Activity = The expected output is the full set of entries, printed exactly, without pictures.

Input material Block Start

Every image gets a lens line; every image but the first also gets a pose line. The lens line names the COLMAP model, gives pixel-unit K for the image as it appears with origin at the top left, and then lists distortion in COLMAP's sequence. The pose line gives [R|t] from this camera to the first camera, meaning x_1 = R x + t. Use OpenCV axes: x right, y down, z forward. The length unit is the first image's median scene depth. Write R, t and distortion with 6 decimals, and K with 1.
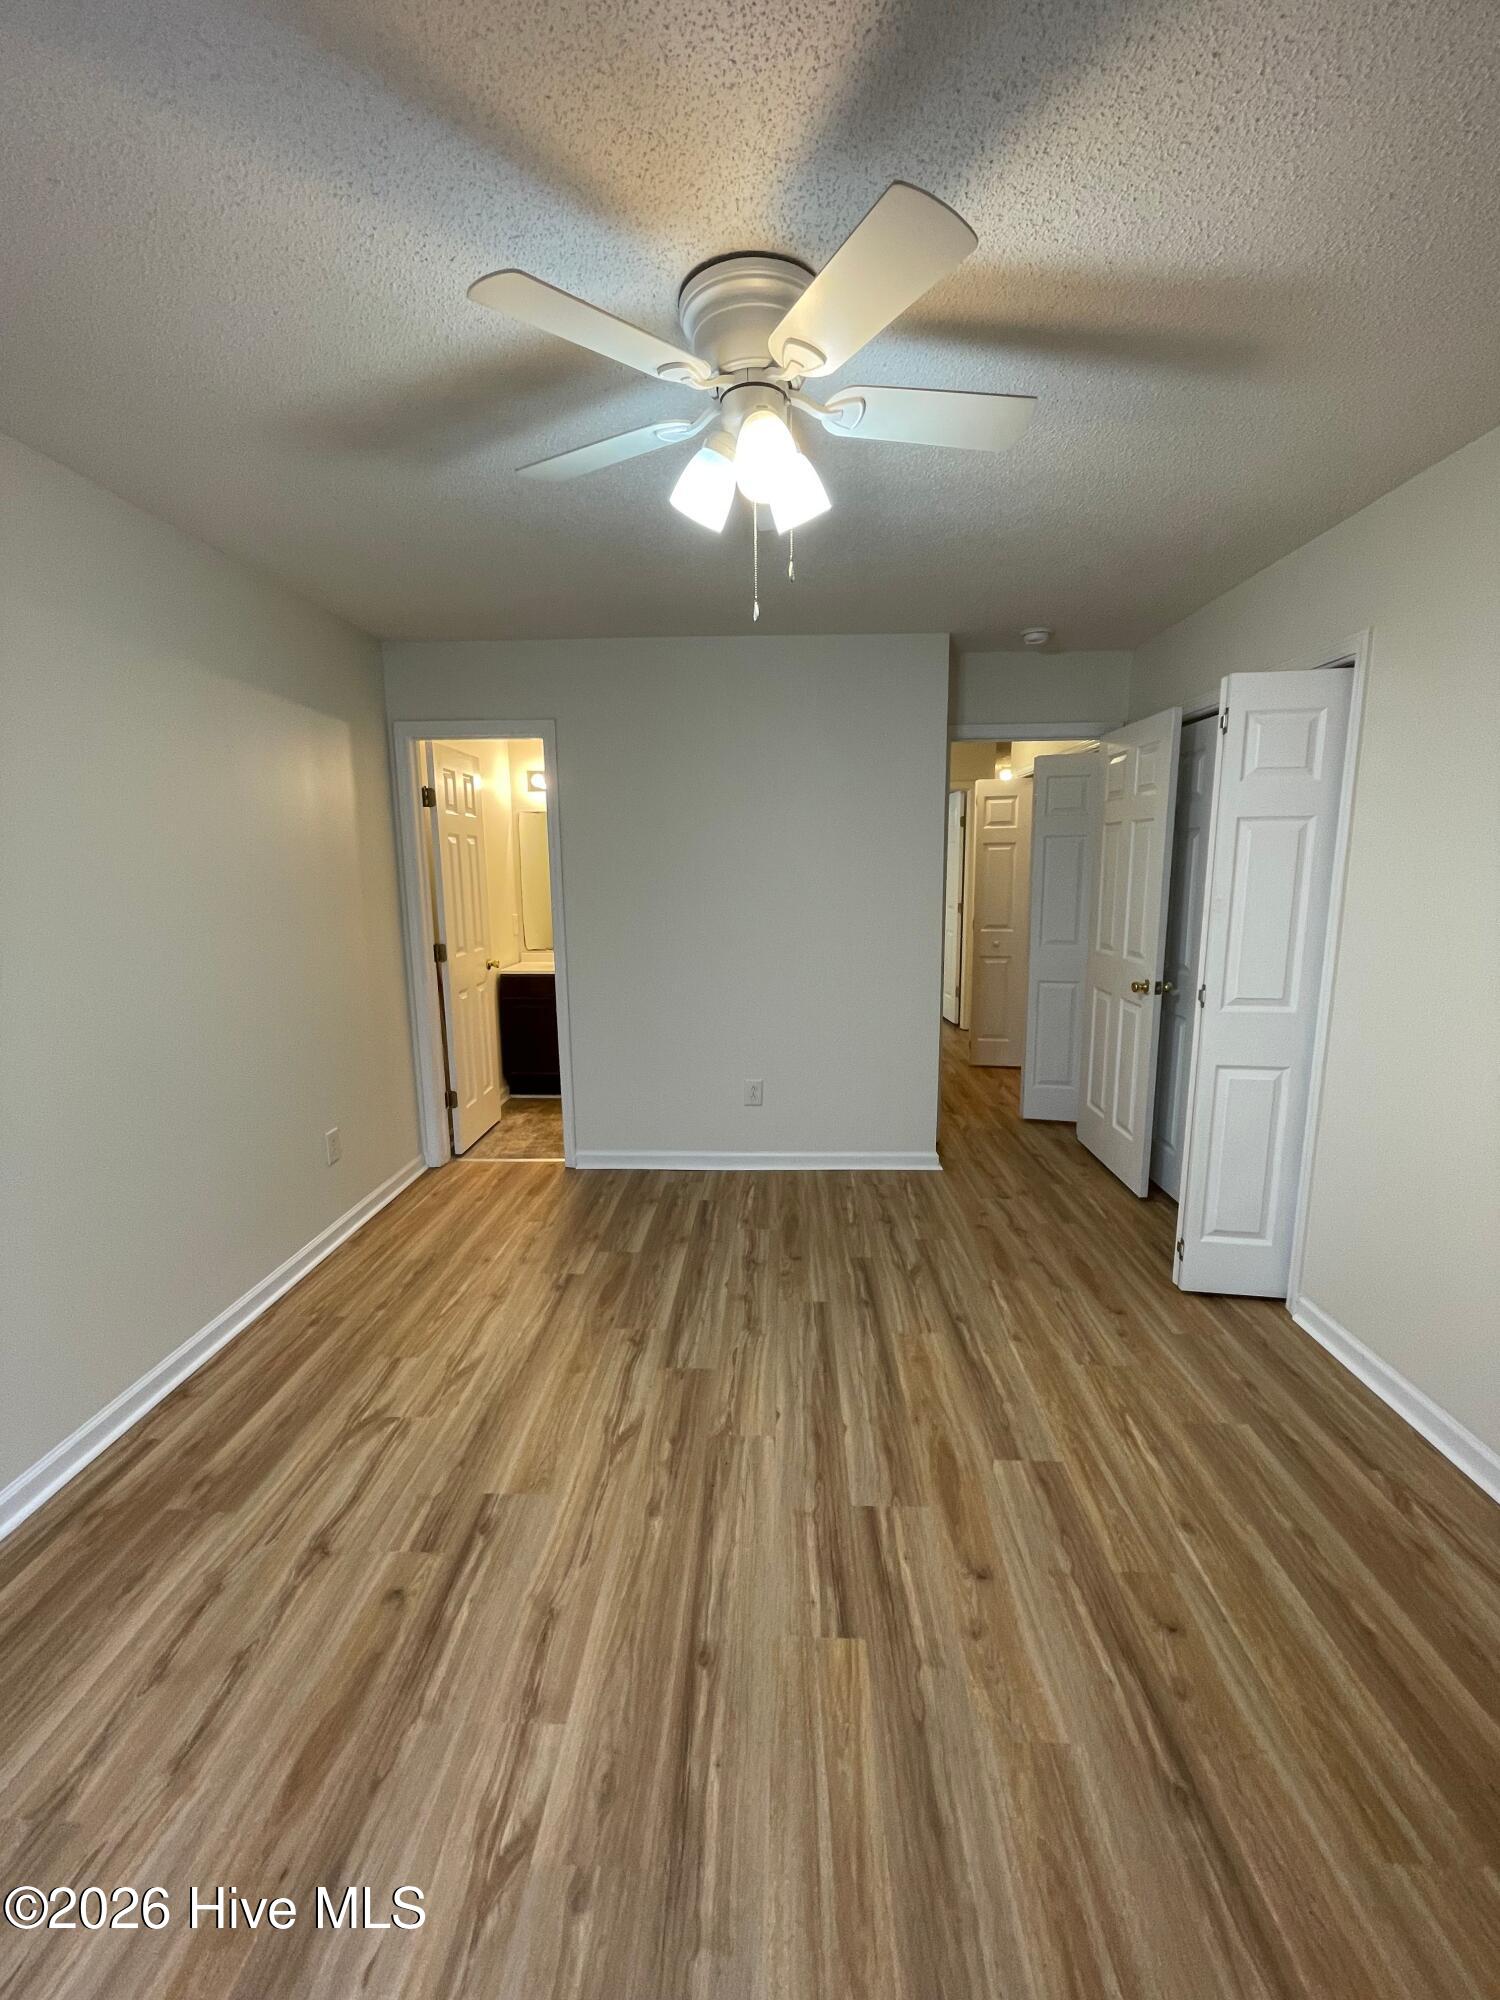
lens RADIAL K [[838.3, 0, 750.1], [0, 838.3, 997.5], [0, 0, 1]] dist [-0.003953, -0.000273]
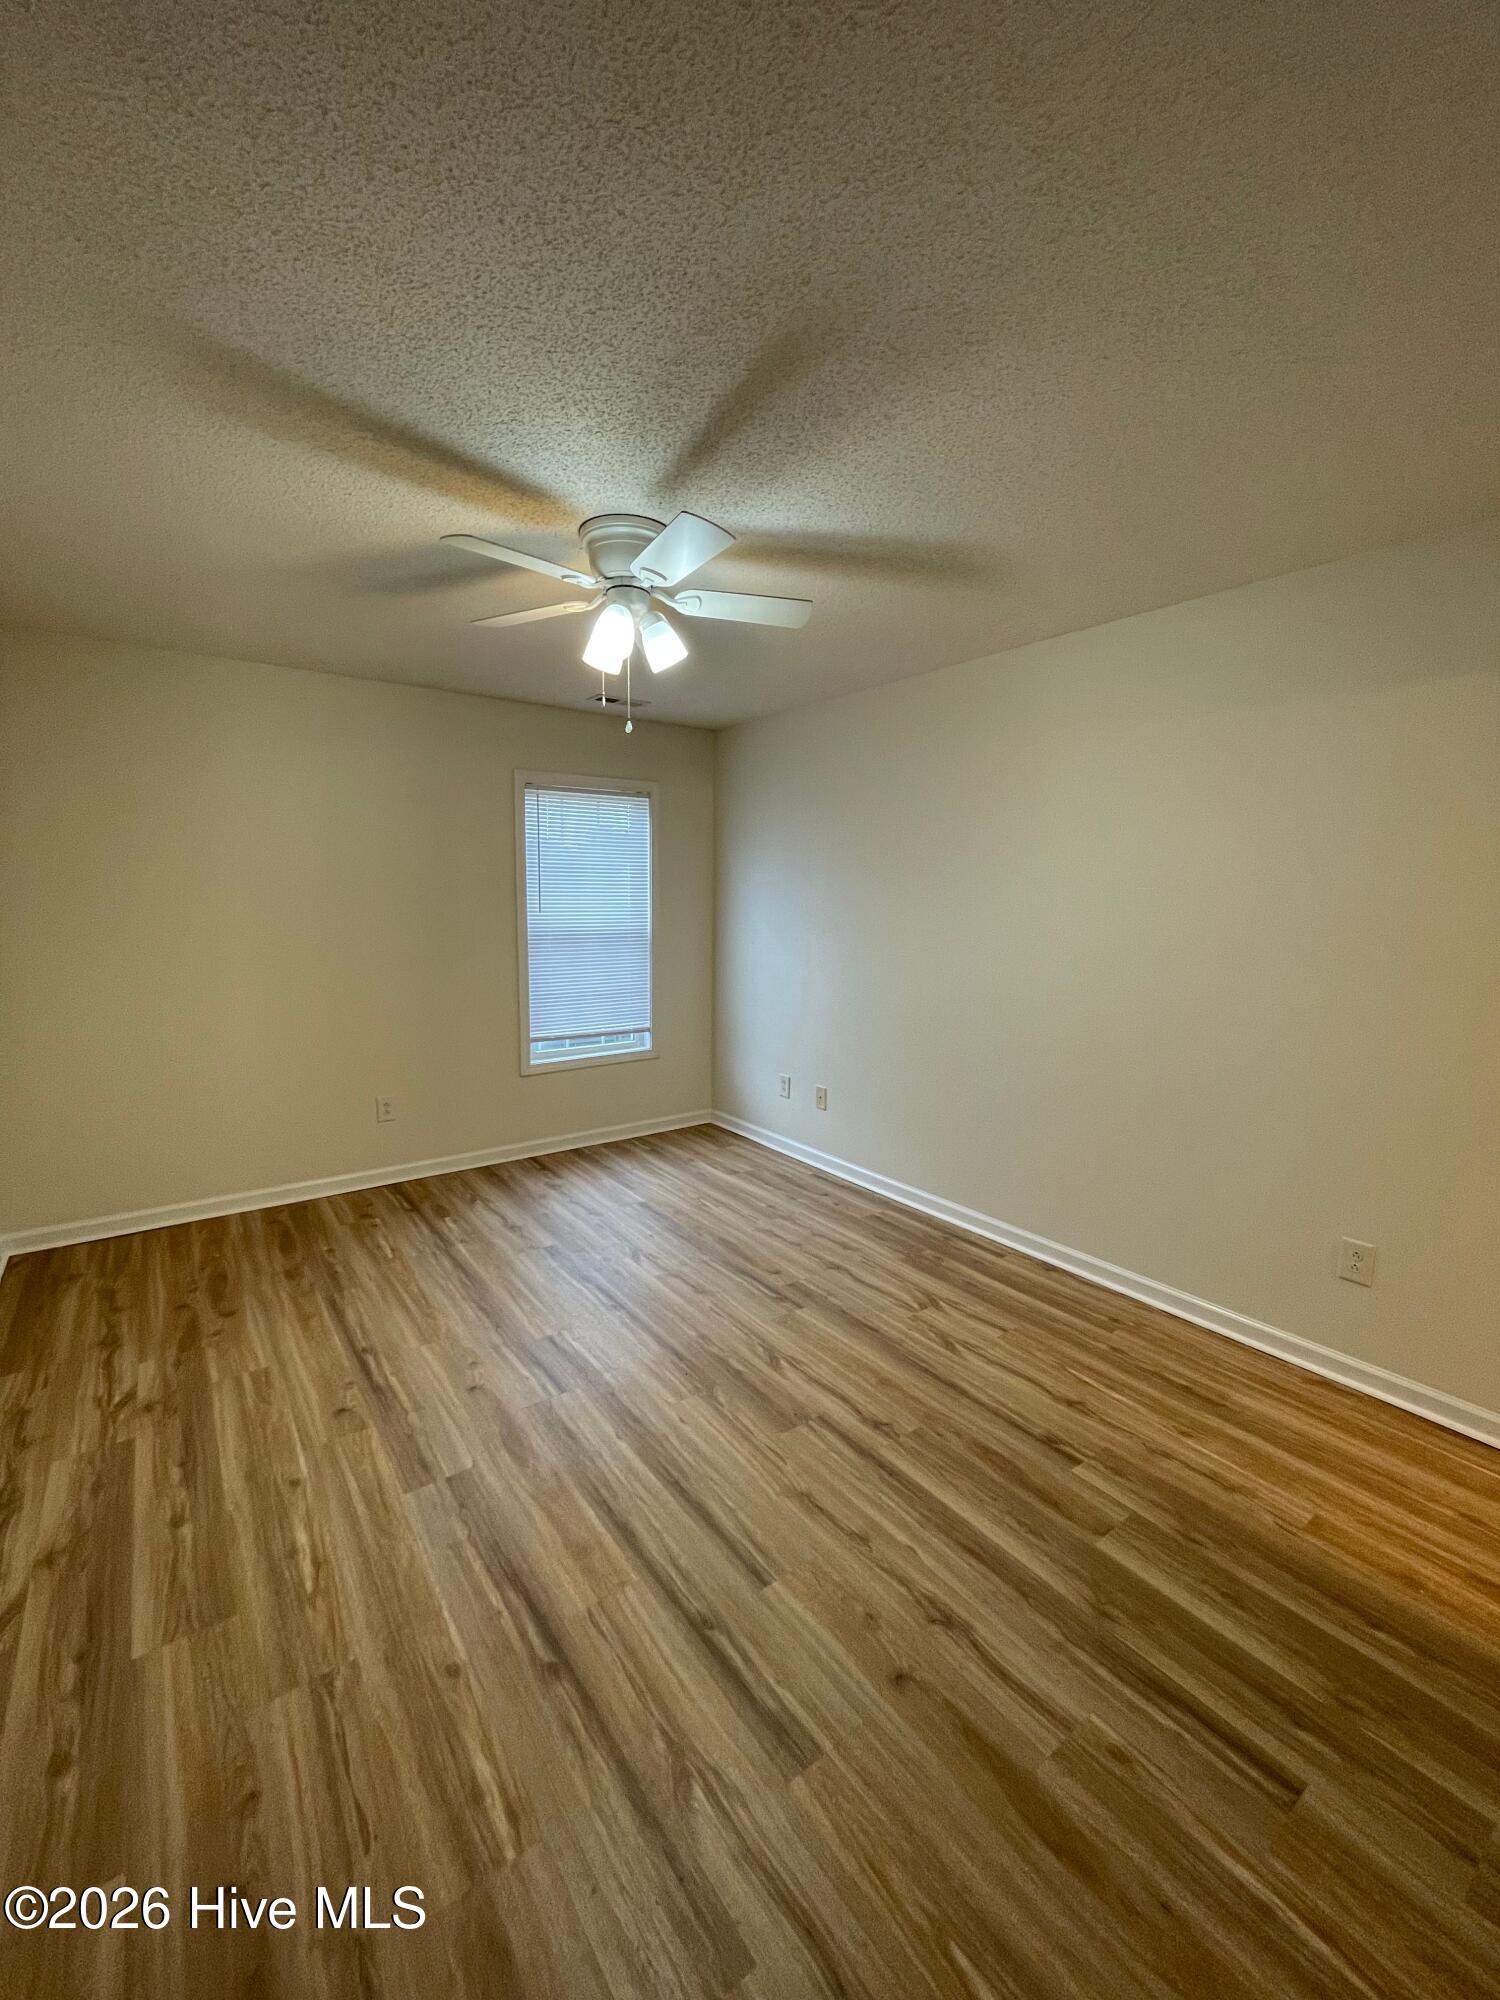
lens RADIAL K [[788.9, 0, 771.9], [0, 788.9, 1013.2], [0, 0, 1]] dist [-0.000703, -0.000060]
pose [[-0.765816, 0.100452, -0.635165, 0.513861], [-0.102819, 0.955889, 0.275143, -0.272573], [0.634787, 0.276016, -0.721707, 1.605591]]
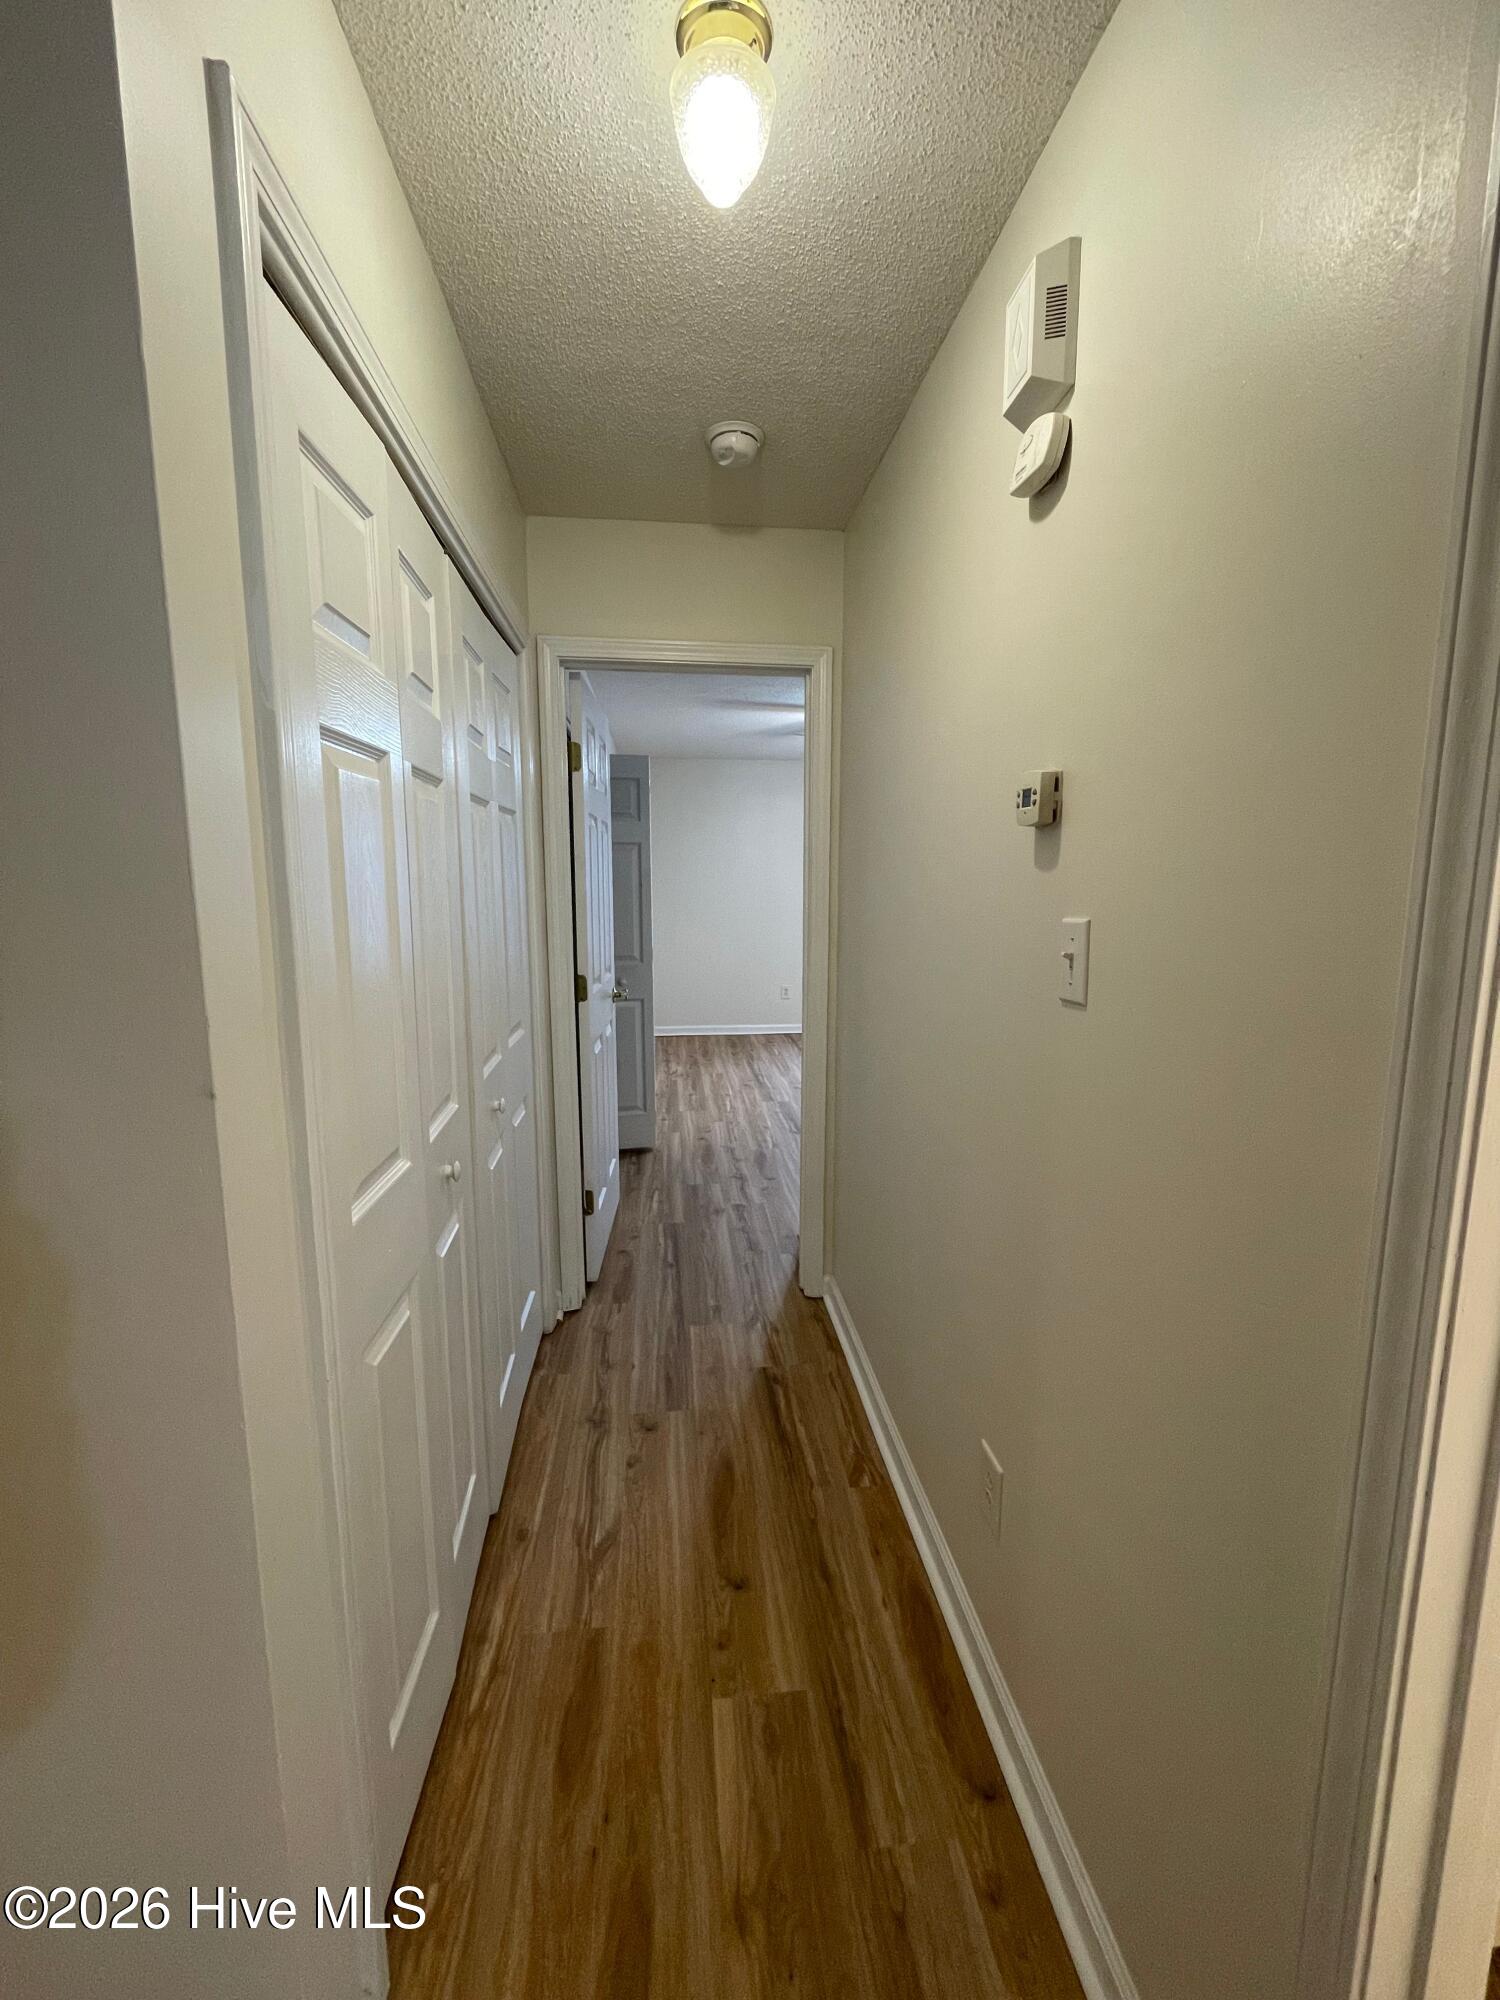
lens RADIAL K [[816.7, 0, 750.7], [0, 816.7, 995.9], [0, 0, 1]] dist [-0.001764, -0.000124]
pose [[-0.990907, 0.032377, -0.130594, 0.645408], [-0.008660, 0.953257, 0.302037, -0.460997], [0.134269, 0.300421, -0.944309, 2.910293]]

Input material Block End

Response below =
Every image gets a lens line; every image but the first also gets a pose line. The lens line names the COLMAP model, gives pixel-unit K for the image as it appears with origin at the top left, and then lists distortion in COLMAP's sequence. The pose line gives [R|t] from this camera to the first camera, meaning x_1 = R x + t. Use OpenCV axes: x right, y down, z forward. The length unit is the first image's median scene depth. Write R, t and distortion with 6 decimals, and K with 1.
lens RADIAL K [[838.3, 0, 750.1], [0, 838.3, 997.5], [0, 0, 1]] dist [-0.003953, -0.000273]
lens RADIAL K [[788.9, 0, 771.9], [0, 788.9, 1013.2], [0, 0, 1]] dist [-0.000703, -0.000060]
pose [[-0.765816, 0.100452, -0.635165, 0.513861], [-0.102819, 0.955889, 0.275143, -0.272573], [0.634787, 0.276016, -0.721707, 1.605591]]
lens RADIAL K [[816.7, 0, 750.7], [0, 816.7, 995.9], [0, 0, 1]] dist [-0.001764, -0.000124]
pose [[-0.990907, 0.032377, -0.130594, 0.645408], [-0.008660, 0.953257, 0.302037, -0.460997], [0.134269, 0.300421, -0.944309, 2.910293]]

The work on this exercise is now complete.